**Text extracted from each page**
Start of Block

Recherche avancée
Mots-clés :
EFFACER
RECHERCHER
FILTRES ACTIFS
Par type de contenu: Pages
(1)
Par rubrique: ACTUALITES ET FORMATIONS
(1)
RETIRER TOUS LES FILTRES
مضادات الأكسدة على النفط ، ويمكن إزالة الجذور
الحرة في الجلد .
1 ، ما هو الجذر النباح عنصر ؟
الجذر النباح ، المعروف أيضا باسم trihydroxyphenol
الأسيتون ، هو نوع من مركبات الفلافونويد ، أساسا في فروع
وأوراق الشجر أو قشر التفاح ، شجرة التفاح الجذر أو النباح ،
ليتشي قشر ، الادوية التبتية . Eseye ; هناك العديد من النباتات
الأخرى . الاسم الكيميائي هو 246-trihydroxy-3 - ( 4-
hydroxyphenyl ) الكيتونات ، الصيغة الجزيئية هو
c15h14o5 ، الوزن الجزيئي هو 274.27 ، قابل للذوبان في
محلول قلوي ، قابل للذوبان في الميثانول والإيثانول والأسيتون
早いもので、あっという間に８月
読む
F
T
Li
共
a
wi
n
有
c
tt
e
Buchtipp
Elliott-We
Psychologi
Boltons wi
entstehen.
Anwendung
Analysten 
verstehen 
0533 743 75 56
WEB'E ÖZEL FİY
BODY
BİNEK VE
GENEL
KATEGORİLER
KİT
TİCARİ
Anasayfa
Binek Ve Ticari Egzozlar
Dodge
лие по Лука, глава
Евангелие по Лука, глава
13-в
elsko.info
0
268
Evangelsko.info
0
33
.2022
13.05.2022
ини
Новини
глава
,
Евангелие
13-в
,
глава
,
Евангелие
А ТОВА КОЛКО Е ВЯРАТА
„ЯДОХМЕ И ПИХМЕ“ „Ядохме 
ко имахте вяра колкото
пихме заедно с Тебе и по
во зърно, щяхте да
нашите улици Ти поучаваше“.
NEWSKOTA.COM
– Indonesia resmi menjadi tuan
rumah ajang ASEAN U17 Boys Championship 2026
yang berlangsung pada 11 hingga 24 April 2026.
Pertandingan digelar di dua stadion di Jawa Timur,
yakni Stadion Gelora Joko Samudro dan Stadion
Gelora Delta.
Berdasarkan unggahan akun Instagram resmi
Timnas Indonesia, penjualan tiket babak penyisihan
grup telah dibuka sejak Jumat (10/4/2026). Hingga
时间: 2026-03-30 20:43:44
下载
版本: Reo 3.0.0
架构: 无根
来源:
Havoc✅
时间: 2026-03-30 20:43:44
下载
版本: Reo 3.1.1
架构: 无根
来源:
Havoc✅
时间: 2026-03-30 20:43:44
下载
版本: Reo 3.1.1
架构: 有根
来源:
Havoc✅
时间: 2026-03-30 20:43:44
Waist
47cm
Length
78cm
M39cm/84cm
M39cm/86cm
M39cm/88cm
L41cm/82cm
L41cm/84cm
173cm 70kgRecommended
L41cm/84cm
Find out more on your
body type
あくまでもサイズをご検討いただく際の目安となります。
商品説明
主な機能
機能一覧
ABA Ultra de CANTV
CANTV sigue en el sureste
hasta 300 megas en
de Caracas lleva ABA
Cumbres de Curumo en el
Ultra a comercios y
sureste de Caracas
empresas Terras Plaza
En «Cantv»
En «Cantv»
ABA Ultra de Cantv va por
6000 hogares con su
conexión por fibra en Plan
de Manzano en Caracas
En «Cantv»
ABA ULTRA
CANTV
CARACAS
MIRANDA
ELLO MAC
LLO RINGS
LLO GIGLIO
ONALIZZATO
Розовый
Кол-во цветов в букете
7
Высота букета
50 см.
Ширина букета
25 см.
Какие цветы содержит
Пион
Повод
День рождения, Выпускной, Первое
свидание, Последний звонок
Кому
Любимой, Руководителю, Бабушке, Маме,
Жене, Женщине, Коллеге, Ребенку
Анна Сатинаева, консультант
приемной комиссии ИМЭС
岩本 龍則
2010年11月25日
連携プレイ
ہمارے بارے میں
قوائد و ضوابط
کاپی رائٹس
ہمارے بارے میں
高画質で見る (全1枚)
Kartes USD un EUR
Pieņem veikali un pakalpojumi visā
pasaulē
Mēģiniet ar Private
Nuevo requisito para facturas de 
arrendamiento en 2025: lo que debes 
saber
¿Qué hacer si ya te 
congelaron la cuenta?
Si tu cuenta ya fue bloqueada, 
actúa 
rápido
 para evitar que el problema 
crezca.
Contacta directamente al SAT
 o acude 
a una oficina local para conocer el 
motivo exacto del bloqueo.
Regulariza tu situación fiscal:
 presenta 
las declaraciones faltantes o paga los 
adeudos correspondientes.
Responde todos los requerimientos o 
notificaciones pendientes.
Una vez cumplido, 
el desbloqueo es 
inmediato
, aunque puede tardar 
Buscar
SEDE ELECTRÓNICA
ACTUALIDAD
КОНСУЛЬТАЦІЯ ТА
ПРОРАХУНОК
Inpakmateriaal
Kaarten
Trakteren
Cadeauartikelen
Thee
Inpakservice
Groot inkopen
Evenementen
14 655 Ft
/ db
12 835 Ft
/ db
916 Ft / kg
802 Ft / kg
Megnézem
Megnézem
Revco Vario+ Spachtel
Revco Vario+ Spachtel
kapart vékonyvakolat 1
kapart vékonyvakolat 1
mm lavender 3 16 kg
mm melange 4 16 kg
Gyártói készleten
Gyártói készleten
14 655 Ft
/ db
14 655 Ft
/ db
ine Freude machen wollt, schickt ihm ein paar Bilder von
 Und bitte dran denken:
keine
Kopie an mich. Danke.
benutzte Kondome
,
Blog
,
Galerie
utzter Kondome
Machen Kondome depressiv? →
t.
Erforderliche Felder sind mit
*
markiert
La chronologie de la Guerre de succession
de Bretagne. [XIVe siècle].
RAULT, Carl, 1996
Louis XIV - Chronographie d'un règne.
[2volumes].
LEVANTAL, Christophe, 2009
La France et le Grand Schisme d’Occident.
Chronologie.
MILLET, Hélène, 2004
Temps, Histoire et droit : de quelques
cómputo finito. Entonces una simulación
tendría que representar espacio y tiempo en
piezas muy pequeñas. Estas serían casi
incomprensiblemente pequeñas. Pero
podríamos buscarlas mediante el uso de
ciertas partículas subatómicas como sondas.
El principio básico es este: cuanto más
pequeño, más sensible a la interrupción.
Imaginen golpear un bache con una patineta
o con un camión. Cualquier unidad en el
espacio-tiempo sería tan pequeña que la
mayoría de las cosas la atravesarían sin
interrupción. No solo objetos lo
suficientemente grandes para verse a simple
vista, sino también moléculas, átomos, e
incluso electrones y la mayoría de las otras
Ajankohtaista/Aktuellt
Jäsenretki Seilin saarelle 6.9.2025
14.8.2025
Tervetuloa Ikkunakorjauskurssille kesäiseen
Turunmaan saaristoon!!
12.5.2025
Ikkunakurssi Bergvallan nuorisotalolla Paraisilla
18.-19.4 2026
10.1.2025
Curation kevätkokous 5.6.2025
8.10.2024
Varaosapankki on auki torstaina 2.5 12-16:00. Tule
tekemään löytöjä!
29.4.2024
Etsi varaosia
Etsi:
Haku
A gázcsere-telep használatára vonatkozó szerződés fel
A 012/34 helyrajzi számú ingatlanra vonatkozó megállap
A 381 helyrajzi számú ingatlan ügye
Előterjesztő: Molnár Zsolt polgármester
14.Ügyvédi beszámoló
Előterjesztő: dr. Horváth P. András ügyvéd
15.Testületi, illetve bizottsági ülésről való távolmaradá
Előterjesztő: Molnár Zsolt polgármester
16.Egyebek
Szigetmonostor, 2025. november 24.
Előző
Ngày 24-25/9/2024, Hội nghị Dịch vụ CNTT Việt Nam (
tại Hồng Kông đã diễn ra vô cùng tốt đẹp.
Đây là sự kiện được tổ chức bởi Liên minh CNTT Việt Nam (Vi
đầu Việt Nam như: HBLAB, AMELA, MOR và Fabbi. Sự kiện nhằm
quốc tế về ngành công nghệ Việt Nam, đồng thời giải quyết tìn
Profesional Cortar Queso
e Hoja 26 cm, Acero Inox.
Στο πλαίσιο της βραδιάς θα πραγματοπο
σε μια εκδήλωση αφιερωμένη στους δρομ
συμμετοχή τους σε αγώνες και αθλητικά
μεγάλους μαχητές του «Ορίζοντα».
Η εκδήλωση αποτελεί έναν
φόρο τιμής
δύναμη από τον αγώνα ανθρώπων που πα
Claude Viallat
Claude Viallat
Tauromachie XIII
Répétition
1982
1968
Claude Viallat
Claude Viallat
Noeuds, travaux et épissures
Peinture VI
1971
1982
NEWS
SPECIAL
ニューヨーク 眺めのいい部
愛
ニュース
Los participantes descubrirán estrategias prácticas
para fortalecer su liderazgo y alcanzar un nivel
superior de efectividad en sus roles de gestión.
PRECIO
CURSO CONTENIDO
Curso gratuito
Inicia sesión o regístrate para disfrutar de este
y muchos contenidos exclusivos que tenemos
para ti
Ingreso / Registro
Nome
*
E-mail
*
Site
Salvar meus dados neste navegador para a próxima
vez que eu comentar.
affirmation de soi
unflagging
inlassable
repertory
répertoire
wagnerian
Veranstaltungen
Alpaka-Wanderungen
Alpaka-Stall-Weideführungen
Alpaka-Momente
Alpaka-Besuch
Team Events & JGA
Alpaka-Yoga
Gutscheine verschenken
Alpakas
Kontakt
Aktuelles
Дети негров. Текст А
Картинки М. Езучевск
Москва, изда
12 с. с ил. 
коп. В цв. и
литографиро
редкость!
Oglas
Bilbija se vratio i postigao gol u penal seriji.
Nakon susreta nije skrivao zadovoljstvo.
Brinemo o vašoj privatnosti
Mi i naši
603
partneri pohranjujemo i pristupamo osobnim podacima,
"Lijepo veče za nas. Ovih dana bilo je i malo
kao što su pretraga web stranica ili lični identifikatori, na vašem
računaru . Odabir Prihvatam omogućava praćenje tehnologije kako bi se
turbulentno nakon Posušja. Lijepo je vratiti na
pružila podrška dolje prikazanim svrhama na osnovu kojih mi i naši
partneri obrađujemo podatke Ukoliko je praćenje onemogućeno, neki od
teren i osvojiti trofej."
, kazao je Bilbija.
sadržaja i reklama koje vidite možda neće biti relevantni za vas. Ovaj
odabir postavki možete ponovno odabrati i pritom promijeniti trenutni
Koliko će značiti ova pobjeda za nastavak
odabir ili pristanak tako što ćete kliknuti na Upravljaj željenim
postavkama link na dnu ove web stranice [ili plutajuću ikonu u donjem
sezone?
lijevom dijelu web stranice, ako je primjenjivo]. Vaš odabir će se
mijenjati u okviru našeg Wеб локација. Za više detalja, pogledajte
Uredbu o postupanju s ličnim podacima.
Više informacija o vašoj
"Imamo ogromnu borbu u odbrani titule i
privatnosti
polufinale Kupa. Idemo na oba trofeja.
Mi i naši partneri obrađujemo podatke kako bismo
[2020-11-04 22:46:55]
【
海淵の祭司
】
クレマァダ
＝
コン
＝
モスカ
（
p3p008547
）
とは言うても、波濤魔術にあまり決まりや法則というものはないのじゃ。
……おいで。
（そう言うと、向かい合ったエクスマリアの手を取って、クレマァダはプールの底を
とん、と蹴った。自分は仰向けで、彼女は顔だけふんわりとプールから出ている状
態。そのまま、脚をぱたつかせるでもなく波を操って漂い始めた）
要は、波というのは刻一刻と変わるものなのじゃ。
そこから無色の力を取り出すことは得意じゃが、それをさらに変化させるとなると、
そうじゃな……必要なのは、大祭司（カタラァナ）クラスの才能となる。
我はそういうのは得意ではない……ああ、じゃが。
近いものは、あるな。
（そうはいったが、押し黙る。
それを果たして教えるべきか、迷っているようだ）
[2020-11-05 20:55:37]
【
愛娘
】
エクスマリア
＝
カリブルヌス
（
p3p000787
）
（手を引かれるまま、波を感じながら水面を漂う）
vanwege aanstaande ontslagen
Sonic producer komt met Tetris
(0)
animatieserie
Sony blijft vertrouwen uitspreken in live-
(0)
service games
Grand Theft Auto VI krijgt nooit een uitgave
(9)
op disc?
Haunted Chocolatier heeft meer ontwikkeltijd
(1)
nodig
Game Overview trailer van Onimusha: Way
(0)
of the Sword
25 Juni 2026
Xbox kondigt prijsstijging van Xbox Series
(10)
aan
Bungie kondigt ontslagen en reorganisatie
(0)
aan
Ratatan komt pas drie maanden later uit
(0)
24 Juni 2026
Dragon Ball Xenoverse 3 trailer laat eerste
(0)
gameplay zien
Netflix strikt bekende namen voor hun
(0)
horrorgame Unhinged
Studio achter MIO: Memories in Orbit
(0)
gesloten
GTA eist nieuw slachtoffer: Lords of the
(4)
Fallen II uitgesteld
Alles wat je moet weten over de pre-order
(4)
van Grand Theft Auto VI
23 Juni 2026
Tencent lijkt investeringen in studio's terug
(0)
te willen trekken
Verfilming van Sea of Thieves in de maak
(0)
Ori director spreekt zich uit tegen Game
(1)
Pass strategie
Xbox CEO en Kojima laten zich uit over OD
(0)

End of Block

Return, without any change, every line from the very first line of the entries down to and including the line that contains "ليتشي قشر ،".

Recherche avancée
Mots-clés :
EFFACER
RECHERCHER
FILTRES ACTIFS
Par type de contenu: Pages
(1)
Par rubrique: ACTUALITES ET FORMATIONS
(1)
RETIRER TOUS LES FILTRES
مضادات الأكسدة على النفط ، ويمكن إزالة الجذور
الحرة في الجلد .
1 ، ما هو الجذر النباح عنصر ؟
الجذر النباح ، المعروف أيضا باسم trihydroxyphenol
الأسيتون ، هو نوع من مركبات الفلافونويد ، أساسا في فروع
وأوراق الشجر أو قشر التفاح ، شجرة التفاح الجذر أو النباح ،
ليتشي قشر ، الادوية التبتية . Eseye ; هناك العديد من النباتات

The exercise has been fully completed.